Wiffle Lever To Full!

Daleks, Death Stars and Dreamy Sci-Fi Nostalgia…

Extracts from Bob’s 1984 Diary… Volume 313

Thursday 8th November 1984

I got up at 8.15, then Doug and Gaz came and we went to school. First was Science, then Music. Last was Geog, then at 12.00 I had dinner. Next was DT and after that was RE and History.

At 3.40 Doug came and borrowed a spanner from my house, then I did some more of the cover for Iceworld Adventure. At 5.00 I had tea, and at 5.30 I watched Grange Hill. Then I did homework.
At 8.00 I watched Don’t wait up, at 8.30 I watched Zoo 2000, and at 9.00 I went to bed.

Bless you, Mr Warren! One of the most amazing and downright fun hours of science I ever had at school. Why? Because this was the day we looked at wibbly-wobbly grotties through a microscope!

(We had to write the boring theory first, of course. This is what we were looking for, a few cheeky Protozoa floating around on little plastic slides dotted with drops of pond water…)

Amazing though it sounds for one so geeky and downright swottish, I’d never looked down a microscope before. They were contraptions that I’d only ever seen in bubbling laboratories in Children’s Film Foundation productions (usually with a grumpy, whiskery Patrick Troughton shooing flare-clared 1970s kiddies out of the door) or in boring Programmes For Schools and Colleges on BBC2 during rainy, illness-cursed afternoons at home.

I couldn’t wait to have a shuftie down a REAL LIFE MICROSCOPE though, and – fantastically – this is what myself, Jo Spayne, Chris Byers and Vince Potter saw on this dreary, overcast morning 25 years ago today… 

Yep, some real-life Parameciums floating around before our very eyes! Really, I was HUGELY excited by this. It felt like looking through a portal into a different dimension, a whole secret world of monsters and aliens living on a parallel plane of existance to my everyday humdrum universe of beans, chips, schoolwork and Spandau Ballet*. I think even Vince Potter got a bit over-excited and did a little Vorticella dance by the bunsen burners.

*Actually, I take that back. There’s nothing humdrum about beans and chips.

Amazingly, this spirit of exciting classroom discovery continued into Music, where we studied a rum little tune that’s since become one of my favourite pieces of classical composition…

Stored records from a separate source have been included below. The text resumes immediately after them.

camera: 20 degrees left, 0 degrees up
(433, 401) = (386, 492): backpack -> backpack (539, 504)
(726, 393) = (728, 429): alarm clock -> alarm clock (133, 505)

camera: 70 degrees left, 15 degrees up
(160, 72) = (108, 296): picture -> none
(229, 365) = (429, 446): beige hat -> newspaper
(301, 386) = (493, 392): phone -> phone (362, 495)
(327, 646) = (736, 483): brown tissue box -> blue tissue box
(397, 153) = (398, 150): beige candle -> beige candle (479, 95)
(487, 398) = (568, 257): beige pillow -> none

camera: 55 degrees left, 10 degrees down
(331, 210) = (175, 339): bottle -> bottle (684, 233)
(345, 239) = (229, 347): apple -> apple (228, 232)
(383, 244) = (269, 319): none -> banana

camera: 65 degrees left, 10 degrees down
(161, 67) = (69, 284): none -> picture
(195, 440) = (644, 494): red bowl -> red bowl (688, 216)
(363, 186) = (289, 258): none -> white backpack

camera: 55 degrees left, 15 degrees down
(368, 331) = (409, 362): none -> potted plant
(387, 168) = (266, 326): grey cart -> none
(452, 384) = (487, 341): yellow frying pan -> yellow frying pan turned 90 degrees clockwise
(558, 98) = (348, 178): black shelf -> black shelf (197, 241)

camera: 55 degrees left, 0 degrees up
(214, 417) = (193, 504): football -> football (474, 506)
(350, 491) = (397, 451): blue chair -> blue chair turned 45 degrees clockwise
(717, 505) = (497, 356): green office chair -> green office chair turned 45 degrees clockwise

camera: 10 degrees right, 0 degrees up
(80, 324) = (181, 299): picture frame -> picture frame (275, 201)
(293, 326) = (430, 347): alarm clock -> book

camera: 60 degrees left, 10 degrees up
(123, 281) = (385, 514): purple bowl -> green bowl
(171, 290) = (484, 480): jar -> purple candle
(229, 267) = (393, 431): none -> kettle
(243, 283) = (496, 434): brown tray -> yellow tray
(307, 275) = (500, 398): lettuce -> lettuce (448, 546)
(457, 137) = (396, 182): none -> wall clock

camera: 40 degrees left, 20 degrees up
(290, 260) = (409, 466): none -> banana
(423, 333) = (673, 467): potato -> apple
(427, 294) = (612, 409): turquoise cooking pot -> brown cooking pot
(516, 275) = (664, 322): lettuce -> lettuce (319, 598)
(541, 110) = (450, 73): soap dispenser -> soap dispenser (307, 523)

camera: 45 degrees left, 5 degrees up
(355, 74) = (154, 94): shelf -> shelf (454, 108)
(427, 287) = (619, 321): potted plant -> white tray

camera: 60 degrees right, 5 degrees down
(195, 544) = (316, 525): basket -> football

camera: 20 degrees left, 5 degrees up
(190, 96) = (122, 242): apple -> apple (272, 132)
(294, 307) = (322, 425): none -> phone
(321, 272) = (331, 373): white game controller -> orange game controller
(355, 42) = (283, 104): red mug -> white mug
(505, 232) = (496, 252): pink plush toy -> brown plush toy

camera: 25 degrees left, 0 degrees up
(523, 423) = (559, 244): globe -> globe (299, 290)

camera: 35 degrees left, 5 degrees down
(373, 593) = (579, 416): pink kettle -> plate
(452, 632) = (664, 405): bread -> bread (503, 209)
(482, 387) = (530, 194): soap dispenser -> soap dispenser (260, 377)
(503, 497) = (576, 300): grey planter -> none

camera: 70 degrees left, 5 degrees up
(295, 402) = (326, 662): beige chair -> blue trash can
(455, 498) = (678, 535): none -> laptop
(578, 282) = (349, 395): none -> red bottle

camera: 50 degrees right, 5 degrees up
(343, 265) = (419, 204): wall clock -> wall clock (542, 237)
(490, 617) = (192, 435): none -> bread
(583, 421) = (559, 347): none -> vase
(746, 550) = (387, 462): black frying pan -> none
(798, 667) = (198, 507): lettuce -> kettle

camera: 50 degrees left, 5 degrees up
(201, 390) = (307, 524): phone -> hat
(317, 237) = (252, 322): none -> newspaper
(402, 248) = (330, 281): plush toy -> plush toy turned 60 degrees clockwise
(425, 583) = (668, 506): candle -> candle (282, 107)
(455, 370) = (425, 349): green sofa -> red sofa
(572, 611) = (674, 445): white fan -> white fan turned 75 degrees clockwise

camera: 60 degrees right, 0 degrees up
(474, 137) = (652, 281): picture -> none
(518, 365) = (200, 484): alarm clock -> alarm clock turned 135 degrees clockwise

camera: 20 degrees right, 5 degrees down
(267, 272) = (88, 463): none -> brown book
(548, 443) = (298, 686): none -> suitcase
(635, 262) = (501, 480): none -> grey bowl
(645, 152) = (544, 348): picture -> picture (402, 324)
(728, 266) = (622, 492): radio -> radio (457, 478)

Yep, the amazing ‘Danse Macabre’ by Camille Saint-Saens. As played to us on a portable cassette recorder by Miss Stainsby, whose untamed, frizzy hair stood visibly on end as she enthusiastically talked us through the Grim Reaper fiddling wildly in a graveyard (cue titters from the lads) and leading an army of rotting skeletons into a frenzied jig around the tombstones. A bit like Michael Jackson’s Thriller video, but French. And with a better tune.

I was intrigued by the gruesome premise, and threw myself lustily into the comprehension exercise that followed…


A! Get in! Incidentally, prior to this, we’d studied Saint-Saens slightly-lesser known work ‘Carnival Of The Animals’, and I was equally fascinated by the brilliant sense of humour that runs through the whole fourteen-movement suite. Saint-Saens’ ‘animals’ include, perversely, both fossils and trainee pianists, whose movement consists entirely of discordant keyboard-hammering and the faltering practice of scales. I’d considered converting the whole lot into a ZX Spectrum game at one point. The only drawback being that, at this point in my life, I didn’t yet own a ZX Spectrum.

(Incidentally, Saint-Saens was also a fabulously grumpy and sarcastic old sod who – according to Wikipedia – stormed out of the première of Stravinsky’s The Rite of Spring, infuriated over what he considered the misuse of the bassoon in the ballet’s opening bars. Yay!)

So a fruitful school day all round, and with a bit of mystery and intrigue added right at the death. Why did Doug stop at my house on the way home to borrow a spanner? And why didn’t he just grab one from his own Dad’s copious toolkit? I can’t remember a single thing about this, so I guess we’ll never know.